The only way out is Christ: “Christ redeemed us from the curse of the law by becoming a curse for us—for it is written, ‘Cursed is everyone who is hanged on a tree’” (Galatians 3:13; Deuteronomy 21:23). At the cross, Jesus steps into the place of the cursed so that those who believe might receive “the blessing of Abraham” (Galatians 3:14). The curse of being outside God’s covenant is borne by Christ so that Jew and Gentile alike might be blessed in him, adopted into God’s family, and filled with the Spirit.

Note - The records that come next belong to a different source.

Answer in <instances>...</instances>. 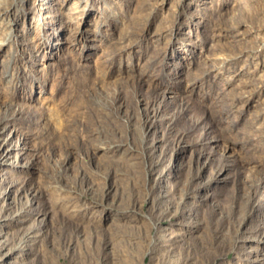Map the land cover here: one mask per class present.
<instances>
[{
	"label": "rangeland",
	"instance_id": "obj_1",
	"mask_svg": "<svg viewBox=\"0 0 264 264\" xmlns=\"http://www.w3.org/2000/svg\"><path fill=\"white\" fill-rule=\"evenodd\" d=\"M0 264H264V0H0Z\"/></svg>",
	"mask_w": 264,
	"mask_h": 264
}]
</instances>
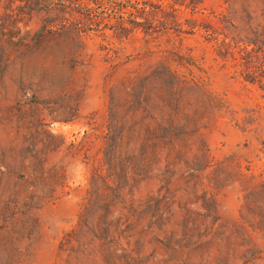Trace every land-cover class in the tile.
<instances>
[{
  "label": "rangeland",
  "instance_id": "rangeland-1",
  "mask_svg": "<svg viewBox=\"0 0 264 264\" xmlns=\"http://www.w3.org/2000/svg\"><path fill=\"white\" fill-rule=\"evenodd\" d=\"M234 7L44 0L0 22V264H264V55ZM108 128L147 174L98 200Z\"/></svg>",
  "mask_w": 264,
  "mask_h": 264
},
{
  "label": "trees",
  "instance_id": "trees-1",
  "mask_svg": "<svg viewBox=\"0 0 264 264\" xmlns=\"http://www.w3.org/2000/svg\"><path fill=\"white\" fill-rule=\"evenodd\" d=\"M7 2L6 8H1L0 0V22H17V19H28L34 20L35 17L44 14L43 12L36 10V7L40 6L44 0H4ZM78 1V0H75ZM230 2L234 7H240V10L234 9L231 15V21H241L246 24L245 28H239L240 34H246V40L249 46H255L258 50V53L264 55V0H226ZM4 9V10H3ZM76 13V12H74ZM70 13V16H75L76 14ZM233 23V22H232ZM232 28H237L234 24ZM7 29L0 27V67L6 68V63L10 60V51L14 43L11 38L6 37ZM257 60L261 58L256 56ZM108 128L106 134V145H105V160H107L108 165L110 166L109 175L105 179L103 174L97 170L93 176V194L98 200H102V183H107L106 181L109 178L114 179L115 182L120 181L124 178L127 181H131L132 189L134 195L141 188L140 175L147 174L146 172V162L145 160L138 159L134 155L129 160L131 166L125 167L119 158L116 157L117 150L115 149L114 144L117 143V136ZM114 146V147H113ZM137 152L135 149L131 150V154ZM140 172V173H139ZM123 196L122 193H120Z\"/></svg>",
  "mask_w": 264,
  "mask_h": 264
}]
</instances>
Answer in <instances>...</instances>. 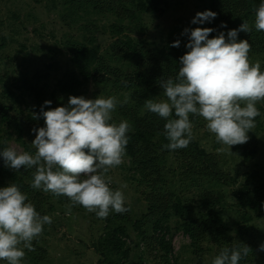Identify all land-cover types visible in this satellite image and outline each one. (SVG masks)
<instances>
[{"label": "rangeland", "instance_id": "1", "mask_svg": "<svg viewBox=\"0 0 264 264\" xmlns=\"http://www.w3.org/2000/svg\"><path fill=\"white\" fill-rule=\"evenodd\" d=\"M67 1L69 3L72 0H0V99L4 104L14 106L9 113L12 116L20 115L18 118L24 124V137L31 141L35 139L32 129L40 128V122L44 121L42 116L33 119V113L39 114V108L46 100L52 101V104L45 106V111L49 107L67 106L69 96H83L86 99L114 96L119 102L112 112L114 121L120 117L119 105L121 107L128 100L121 88L110 82L104 85L92 79L71 93L59 91V86L68 80L67 76L70 74L81 79L77 69L67 59L64 46L67 41H82L89 30H92L103 49L118 37L106 30L115 16L107 13L101 0H98L102 3L101 11L91 9L83 0H76L77 3L81 2V6L76 7L74 13H69L66 8ZM207 1L167 0L157 10L136 9L133 25L128 20L123 22L122 32L142 43L160 44L167 38L178 36L183 39V49L188 51L185 47L188 36L181 33L185 28L207 27V22L191 23L197 12L205 11ZM119 3L120 0H111V5L120 7ZM138 24L142 27L140 30ZM219 32L221 31L216 32L215 36ZM224 33L227 37V33ZM249 61L250 64L258 61L264 72L263 55L251 53ZM111 64L116 66L115 63ZM16 78L20 88L11 87ZM6 88H11L19 95L16 102L3 94ZM150 99L162 100L166 97L162 91L156 92ZM256 107L260 111V127L257 128L255 122V128L247 133V149H242L244 144L234 145L229 149L228 146L217 143L215 134L207 129L202 117L192 121L193 136L199 140L200 145L207 153L215 154L220 159V166L224 170L237 175L234 186H223L202 178H185L179 171L175 173L176 176H165L168 184L157 187L161 193H165V197L168 192L179 195L182 203L189 206V219L205 218L208 211L215 214L216 225L208 226L209 229L223 227L224 230H206L199 240V248L183 232V222L174 215L171 206L163 213L157 212L151 219H143L149 212L150 197L156 191L148 178H141V174L130 167L128 156L124 155L123 162L109 170L107 176L112 181L110 188L123 192L125 207L130 209L125 212L128 218L120 221L126 225L125 242L129 249L122 264H212L221 249L240 243L253 247L248 254L252 264H264V251L259 250V246L264 243V216H257L256 212L247 208L236 207V199L232 193L233 189L245 182L251 188L264 180V100L258 101ZM8 129L13 131L12 128ZM8 144L18 153L24 151L14 136L9 139ZM170 158L168 156V160ZM124 185L127 187H123ZM27 197V202H30V196ZM56 201V198H51L50 203H54L51 210L43 206V215H49L52 223L44 225L43 233L34 239V251L25 249L21 264H106L95 248L106 233L108 224L105 218H98L94 212H89L78 204L72 206L69 212L70 203L58 204ZM114 214L115 212H110L108 217ZM162 214L168 215L164 219ZM156 218L163 222V227L168 226L165 232L168 234L166 239L171 242V252L166 256L154 246V239L159 234L157 231H160L153 229ZM135 220L139 221V228L133 225ZM120 222L113 221L111 227ZM0 264L6 262L0 260Z\"/></svg>", "mask_w": 264, "mask_h": 264}, {"label": "clouds", "instance_id": "2", "mask_svg": "<svg viewBox=\"0 0 264 264\" xmlns=\"http://www.w3.org/2000/svg\"><path fill=\"white\" fill-rule=\"evenodd\" d=\"M216 16L211 10L197 12L191 23L211 22ZM254 25L257 31L264 30V0L255 11ZM221 27L227 26L222 22ZM251 30L247 21L229 30L227 37L219 32L209 38L216 30L208 27L183 30L181 35L188 36V51L179 58L178 74L175 80L159 79L166 99L145 101L148 111L167 121L163 134L169 143L165 148L177 150L189 145L193 139L190 115L202 117L217 143L229 149L249 140L247 133L255 128V118L260 116L256 104L264 100L261 65L258 61L250 64L249 41L237 39L239 32ZM170 46L180 47V40ZM118 103L114 96H69L67 106L45 111L52 101H44L40 113H33V119L42 116L45 121L44 127L32 129L34 154L5 148L0 151L5 167L16 172L22 167L34 168L31 187L68 197L69 212L77 204L101 219L110 212L129 211L123 192L112 190L107 176L110 169L123 162L131 130L126 120L113 122L112 112ZM27 201V195L15 183L0 188V260L6 264H21L25 249L34 251V239L43 233L44 225L52 223L49 215H41ZM259 250L264 251V243ZM251 251L244 243L223 248L212 264H239Z\"/></svg>", "mask_w": 264, "mask_h": 264}, {"label": "trees", "instance_id": "3", "mask_svg": "<svg viewBox=\"0 0 264 264\" xmlns=\"http://www.w3.org/2000/svg\"><path fill=\"white\" fill-rule=\"evenodd\" d=\"M83 1L89 4L93 10L101 11L102 3L106 6L107 13L115 16L113 17L114 21L106 27V30H109L112 36L118 37L114 43L105 45L103 49L97 42L96 35L92 34V30H89L82 41H67L64 44L67 59L77 69L81 79L79 80L75 74H70L71 76H67L68 80L59 86V91L71 93L81 84L92 79L104 85L110 82L125 92L128 100L123 102L121 107L119 105L118 115L120 117L113 122L117 124L123 120L129 122L131 130L127 133L129 142L125 155L130 159V167L136 169L141 174V178H148L156 191L150 197L152 204L150 203L148 206L149 212L144 215L143 219H151L157 212L163 213L171 206L174 215L180 217L183 222V232L191 238L194 246L199 248V240L202 239L206 230L208 232L224 230L223 227L222 229L219 227L214 230L209 229L208 226L216 225L215 214L208 211L205 218L189 219L187 217L189 206L182 203L180 196L168 192L165 197V193H161L157 187L165 183L168 184L165 176H176L175 173H179V171L185 178L207 179L223 186H234L237 175H231L224 170L220 166V159L215 154L207 153L194 136L186 148L177 150L165 148L164 145L169 143L163 134L167 121L145 108L147 99L152 98L156 92L163 91L159 86L160 78L171 77L175 80L181 66L179 58L187 52L183 49V39L176 36L172 39L167 38L164 43L160 44L142 43L141 40L122 32L123 22L128 20L130 25L131 23L133 25L136 9L138 11H145L148 8L157 10V7L160 4H166L167 0H120V7L111 5V0H107L105 3L104 0H101L102 3L98 0ZM261 2L262 0H208L205 10L217 13L214 20L207 22L208 28L216 30L210 34L209 38L214 37L218 31L227 33L231 29H237L243 21H247L252 30L249 33L239 32L238 42L239 40L249 41L251 50L248 56L251 53L264 56V30L257 31L254 25L255 11ZM66 5L69 13H74L76 7L81 6V2L77 3L76 0H72L69 3L67 1ZM222 22L226 24V28L221 27ZM138 27L139 30L142 28L139 24ZM176 40H180V47H171L170 45ZM111 62L116 66H113ZM18 86L16 78L11 83V87L17 88ZM3 94L6 97H12L13 102H16L19 97L11 88L4 89ZM13 109L12 104L6 105L0 99V151L9 147L8 141L14 136L24 151L34 154L35 149L31 144V139L28 140L24 137V124L18 118L20 115L12 116L9 113ZM39 110L41 111V108ZM199 117L190 115V120L195 121L194 119ZM172 118H175L174 113ZM255 122L257 128L260 127L259 116L255 118ZM40 126L44 127L45 121L40 122ZM8 128H12L13 131H9ZM245 148H248L247 143L246 145L244 143L242 147V149ZM168 156L171 157L170 160H168ZM34 171V168L24 169L22 167L20 171L16 172L5 167L4 159L0 156V188L15 183L23 193L30 196V202L35 205L36 211L41 215L44 212L42 211L43 206L50 210L53 209L54 203H50L52 197L57 199L56 203L58 204L63 202L71 204L70 199L66 196H55L52 193L48 195L44 194L43 190L33 189L31 183ZM232 193L236 199V207L247 208L256 212L257 216H264V180L251 188L245 182L240 187L233 189ZM167 215L162 214V218L165 219ZM127 218L125 213H115L112 217L105 218L108 227L105 235L96 243L95 248L105 259L106 264H122L121 261L127 255L129 249L125 242L126 225L120 222ZM115 220L120 223L111 227ZM133 225L139 228V221L135 220ZM153 229L160 230L157 231L159 234L154 239V246L159 251H163L164 256L168 255L171 252V242L166 239L168 234L165 232L168 230V226L163 227V222L156 218ZM245 229L250 230V228ZM239 264H252V261L247 256Z\"/></svg>", "mask_w": 264, "mask_h": 264}]
</instances>
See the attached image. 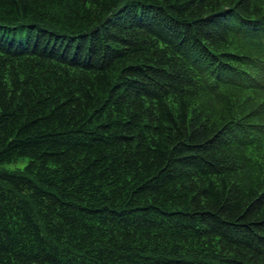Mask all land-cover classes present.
Masks as SVG:
<instances>
[{
  "label": "trees",
  "instance_id": "1",
  "mask_svg": "<svg viewBox=\"0 0 264 264\" xmlns=\"http://www.w3.org/2000/svg\"><path fill=\"white\" fill-rule=\"evenodd\" d=\"M0 264H264V0H0Z\"/></svg>",
  "mask_w": 264,
  "mask_h": 264
},
{
  "label": "rangeland",
  "instance_id": "2",
  "mask_svg": "<svg viewBox=\"0 0 264 264\" xmlns=\"http://www.w3.org/2000/svg\"><path fill=\"white\" fill-rule=\"evenodd\" d=\"M27 162H28L27 158H22L21 160L17 162L5 164L3 168L7 170H11V171L19 170V169H23L25 165L27 164Z\"/></svg>",
  "mask_w": 264,
  "mask_h": 264
}]
</instances>
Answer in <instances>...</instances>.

In this way, the gospel reveals the deepest meaning of blessing and curse:
the ultimate blessing is belonging to God in Christ, sharing his life and promises
the ultimate curse is remaining outside of Christ, under judgment and separated from God
Material joys and sorrows remain, but they are secondary. In Christ, those who belong to him cannot be under the curse, even though they may suffer greatly; outside Christ, even apparent success cannot remove the underlying reality of judgment.
Bible verses about blessing and curse
Genesis 12:2–3, “I will make of you a great nation, and I will bless you and make your name great, so that you will be a blessing… in you all the families of the earth shall be blessed.”
Deuteronomy 27:26, “Cursed be anyone who does not confirm the words of this law by doing them.”
Deuteronomy 28:2, “All these blessings shall come upon you and overtake you, if you obey the voice of the Lord your God.”
Deuteronomy 28:15, “If you will not obey the voice of the Lord your God… then all these curses shall come upon you and overtake you.”
Proverbs 26:2, “Like a fluttering sparrow or a darting swallow, so a curse without cause does not alight.”
Psalm 1:1, “Blessed is the man who walks not in the counsel of the wicked.”
Matthew 5:3, “Blessed are the poor in spirit, for theirs is the kingdom of heaven.”
Luke 6:28, “Bless those who curse you, pray for those who abuse you.”
Galatians 3:13–14, “Christ redeemed us from the curse of the law by becoming a curse for us… so that in Christ Jesus the blessing of Abraham might come to the Gentiles.”
Ephesians 1:3, “Blessed be the God and Father of our Lord Jesus Christ, who has blessed us in Christ with every spiritual blessing in the heavenly places.”